Collect leaves now from lawns and ponds to make leafmould. Instead of getting rid of leaves, why not create a compost bay for leaves which will break down into leafmould which is great for adding onto borders as a soil improver or mixing with compost. If you don't have the space for a compost bay/bin, you can simply collect them in a bin bag. Be sure the leaves are moist so they can decay properly.

Grow your own

Now is a great time to plant garlic bulbs, for harvest next summer. Plant in a sunny spot and keep weed free. Softneck garlic tends to store for longer than hardneck garlic but hardneck can cope better with harsher winters.


If you don't already have some, it's time to invest in some fleece or cloches, especially if you grow your own. That way you can keep the ground warmer for your winter veg. This is also good at preventing any pigeons from being a nuisance and destroying your brassicas.

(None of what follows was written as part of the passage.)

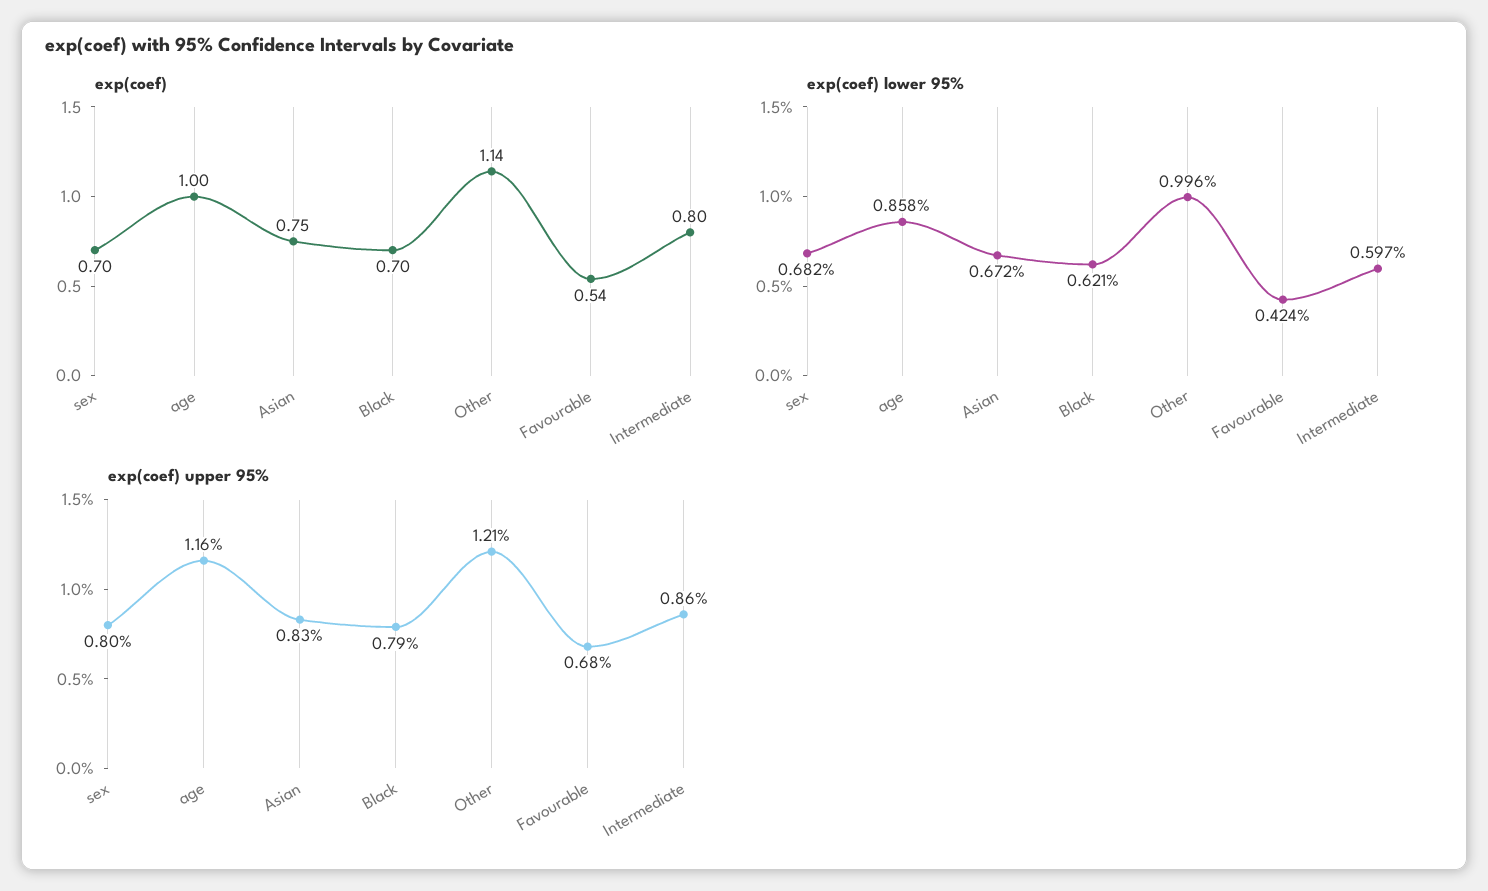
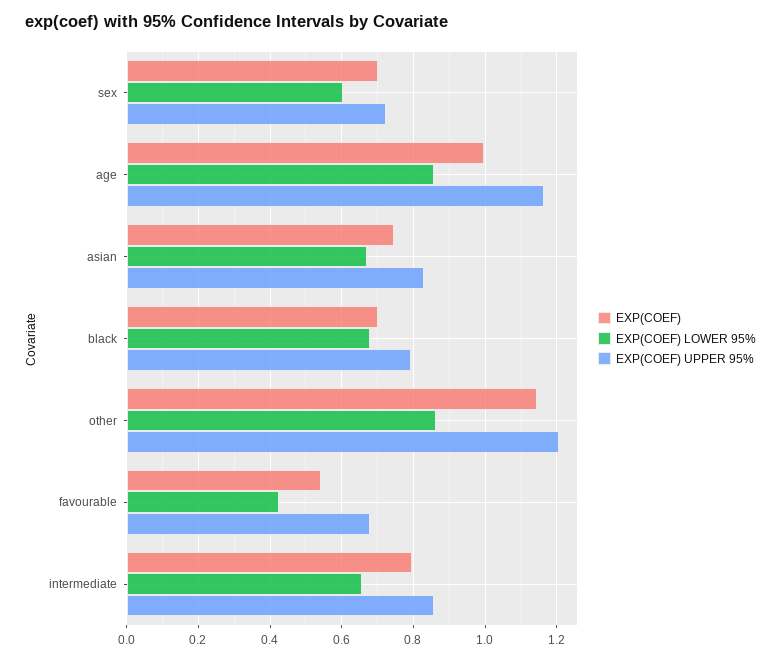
exp(coef) lower 95%, sex: 0.682 -> 0.6
exp(coef) lower 95%, Black: 0.621 -> 0.68
exp(coef) lower 95%, Other: 0.996 -> 0.86
exp(coef) lower 95%, Intermediate: 0.597 -> 0.66
exp(coef) upper 95%, sex: 0.8 -> 0.72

Raise pots now onto either pot feet or bricks to prevent the pots from becoming saturated over the winter. Raising the pots off the ground allows the water to drain away more freely.


Now is a good time to prune back your roses (except ramblers) to prevent wind rock from damaging the roots. Reduce the stems by about 50%.

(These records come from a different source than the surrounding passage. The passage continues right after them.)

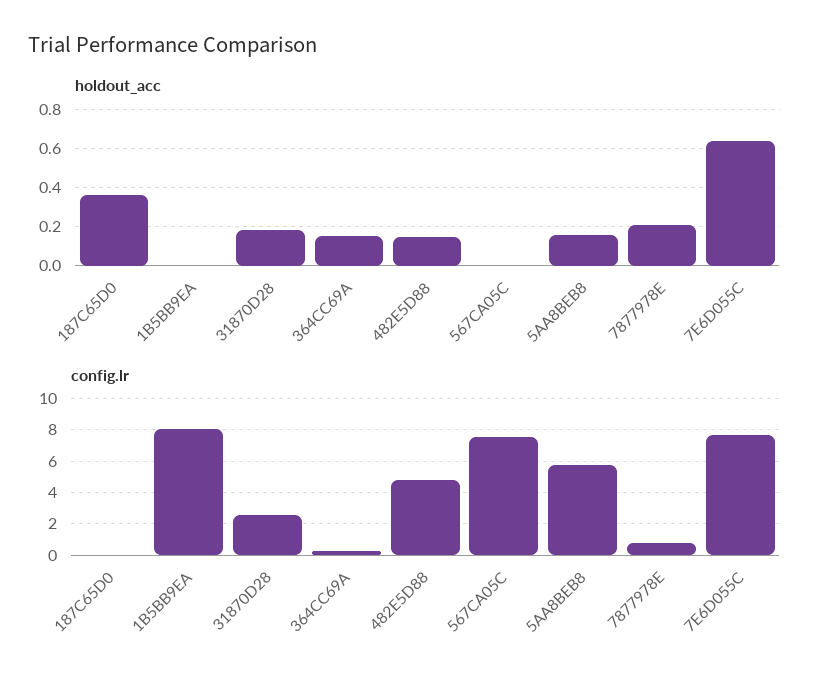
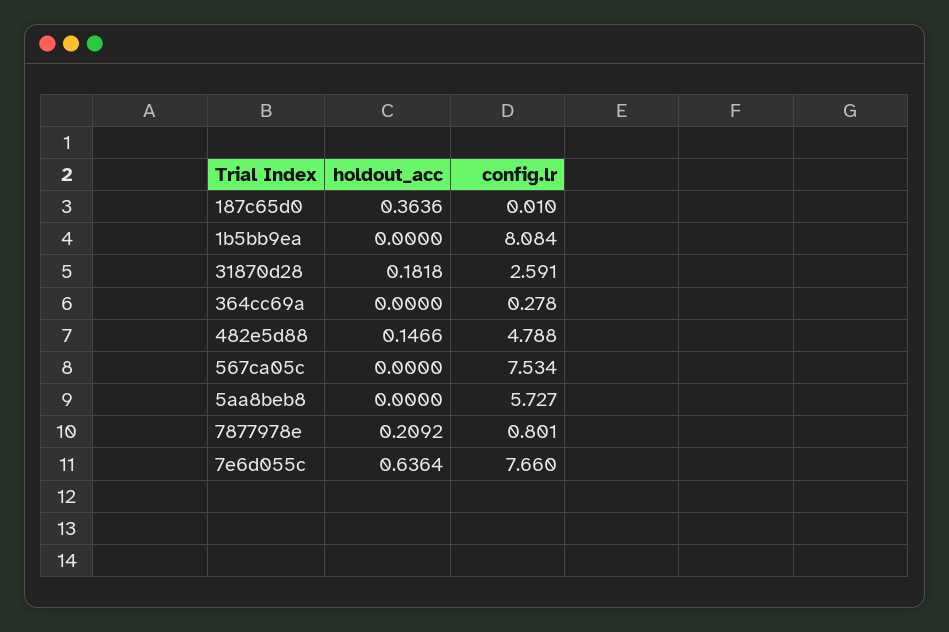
holdout_acc, 364CC69A: 0.15 -> 0
holdout_acc, 5AA8BEB8: 0.15 -> 0

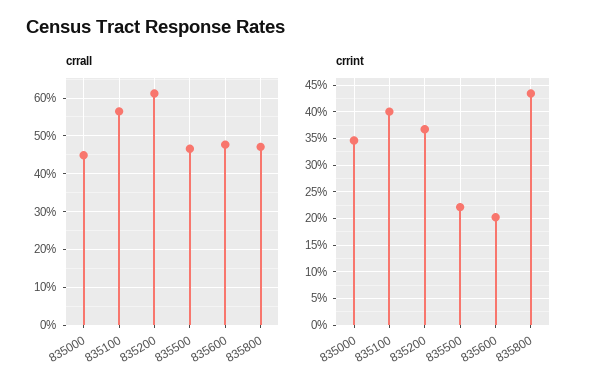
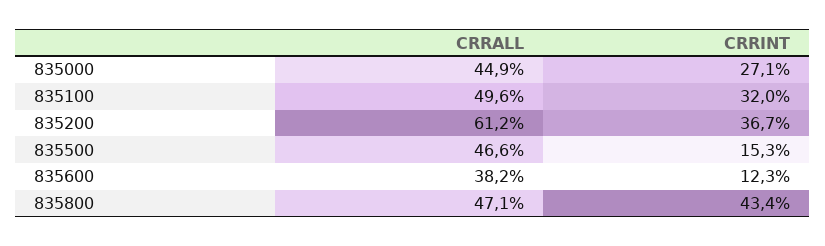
crrall, 835100: 56 -> 49.6
crrall, 835600: 48 -> 38.2
crrint, 835000: 35 -> 27.1
crrint, 835100: 40 -> 32
crrint, 835500: 22.5 -> 15.3
crrint, 835600: 20 -> 12.3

Now is a good time to lift and store dahlia tubers. Simply lift up out the ground with a fork, shake off as much soil as possible and cut back the stems to close to approximately 10cm from the tuber. Rinse the tubers down and inspect, disposing off any which are rotten or soft. Put the dry tubers into pots of either dry compost or vermiculate and store in a dry, frost-free place such as a shed or garage.


If you sow some sweet pea seeds now, they will flower earlier than if sown next year. Sow seeds into pots, cardboard tubes (from kitchen roll etc) or root trainers. Sweet peas have quite a deep root system and don't like their roots disturbed so it's best to plant into pots/tubes which are deep enough to let them grow well.


If you have a greenhouse, it's good practice to clean it down along wit any staging now to avoid any build up of pests and diseases for next years growing season. Once cleaned, you can always line the inside of your greenhouse with bubble wrap to help insulate and keep the temperature inside a little warmer.

Grow your own

Prune autumn fruiting raspberries now down to the ground to encourage new growth for next years fruits.


Now is the time to take hardwood cuttings. It's easy to do and a very cost effective way of bulking up quantities of plants. Fruit bushes, roses, flowering shrubs and many trees can be propagated by this method.
Cut a 30-60cm length of straight stem pencil thickness of this year's growth, and divide into lengths between 15-30cm long. Cut straight across the bottom and at an angle at the top (so you can remember which way up to plant it and to provide an angle for water to run off). Strip any leaves so you have bare straight stems, and put into a pot of gritty compost, with the cutting two thirds into the pot, or outside in a trench filled with gritty sand to ensure good drainage. Leave until next autumn, ensuring they are kept well watered.


Clean and sharpen tools now to minimise the spread of diseases and to ensure nice clean cuts when pruning.


Wash out all plastic and ceramic pots and seed trays so they are clean and ready for use next year, this will minimise the spread of pests and diseases and keep the pots in good condition.